### ACTIVITY
Leaving out pictures, output exactly the lines below from the one that has "Áreas de Atuação" through the one that has "Ручний інструмент", and nothing else.

[Page images and extracted text]
○ ○ ○
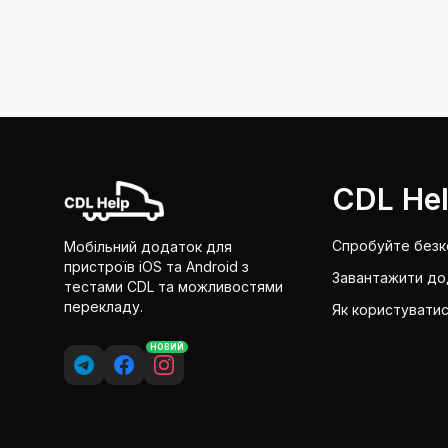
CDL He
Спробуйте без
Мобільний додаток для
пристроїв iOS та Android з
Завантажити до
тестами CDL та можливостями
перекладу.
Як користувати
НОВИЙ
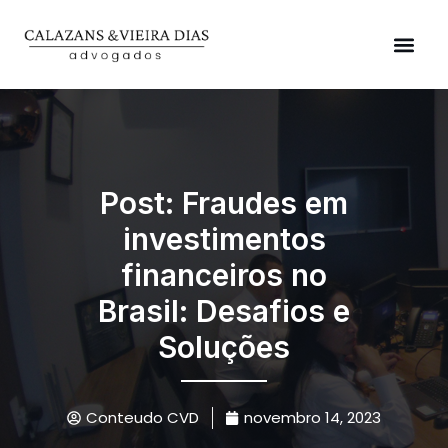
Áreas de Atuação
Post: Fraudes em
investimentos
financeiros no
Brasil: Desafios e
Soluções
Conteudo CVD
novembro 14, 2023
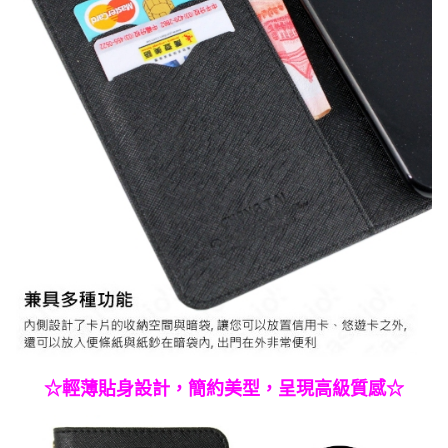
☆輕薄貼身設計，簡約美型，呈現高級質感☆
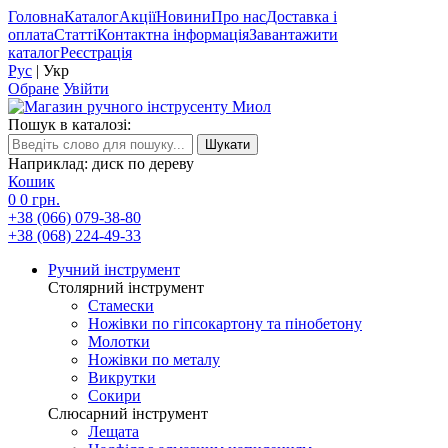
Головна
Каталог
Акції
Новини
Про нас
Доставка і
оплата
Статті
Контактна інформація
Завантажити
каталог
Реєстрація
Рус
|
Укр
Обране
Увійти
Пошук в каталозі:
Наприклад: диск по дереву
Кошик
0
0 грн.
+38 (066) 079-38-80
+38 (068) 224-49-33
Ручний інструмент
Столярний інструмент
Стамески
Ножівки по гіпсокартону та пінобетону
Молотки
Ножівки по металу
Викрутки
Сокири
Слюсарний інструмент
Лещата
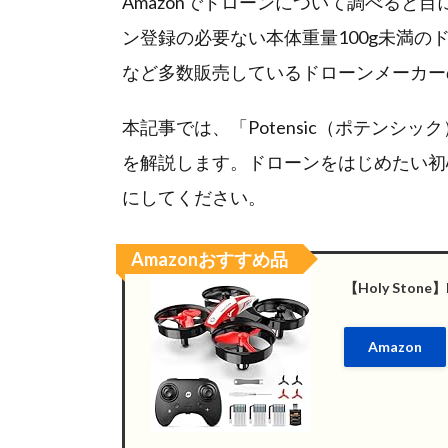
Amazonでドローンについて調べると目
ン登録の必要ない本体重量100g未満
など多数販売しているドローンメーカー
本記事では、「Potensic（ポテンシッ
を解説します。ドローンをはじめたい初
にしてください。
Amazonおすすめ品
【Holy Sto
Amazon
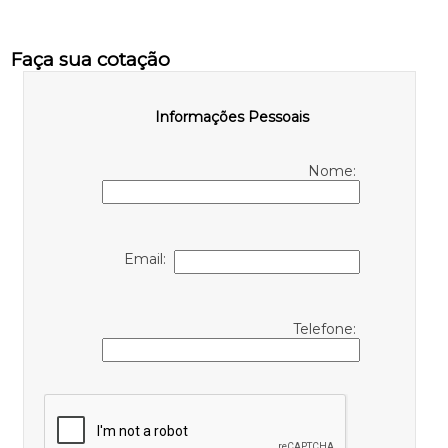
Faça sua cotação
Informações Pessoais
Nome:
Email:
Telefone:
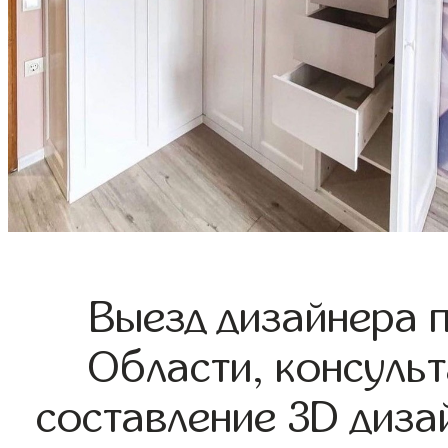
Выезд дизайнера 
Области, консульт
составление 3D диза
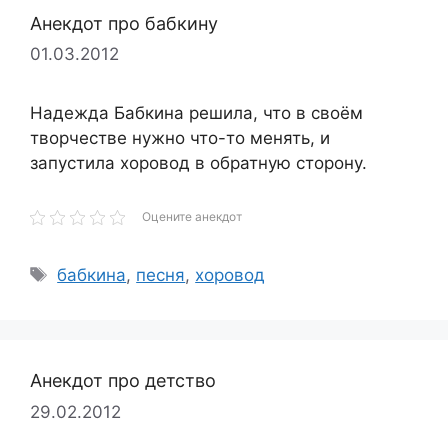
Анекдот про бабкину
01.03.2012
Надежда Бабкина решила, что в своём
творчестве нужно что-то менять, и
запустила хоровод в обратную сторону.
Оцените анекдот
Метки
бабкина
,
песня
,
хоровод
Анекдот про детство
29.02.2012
○ ○ ○
### ANSWER BOX
Áreas de Atuação
Post: Fraudes em
investimentos
financeiros no
Brasil: Desafios e
Soluções
Conteudo CVD
novembro 14, 2023
☆輕薄貼身設計，簡約美型，呈現高級質感☆
Головна
Каталог
Акції
Новини
Про нас
Доставка і
оплата
Статті
Контактна інформація
Завантажити
каталог
Реєстрація
Рус
|
Укр
Обране
Увійти
Пошук в каталозі:
Наприклад: диск по дереву
Кошик
0
0 грн.
+38 (066) 079-38-80
+38 (068) 224-49-33
Ручний інструмент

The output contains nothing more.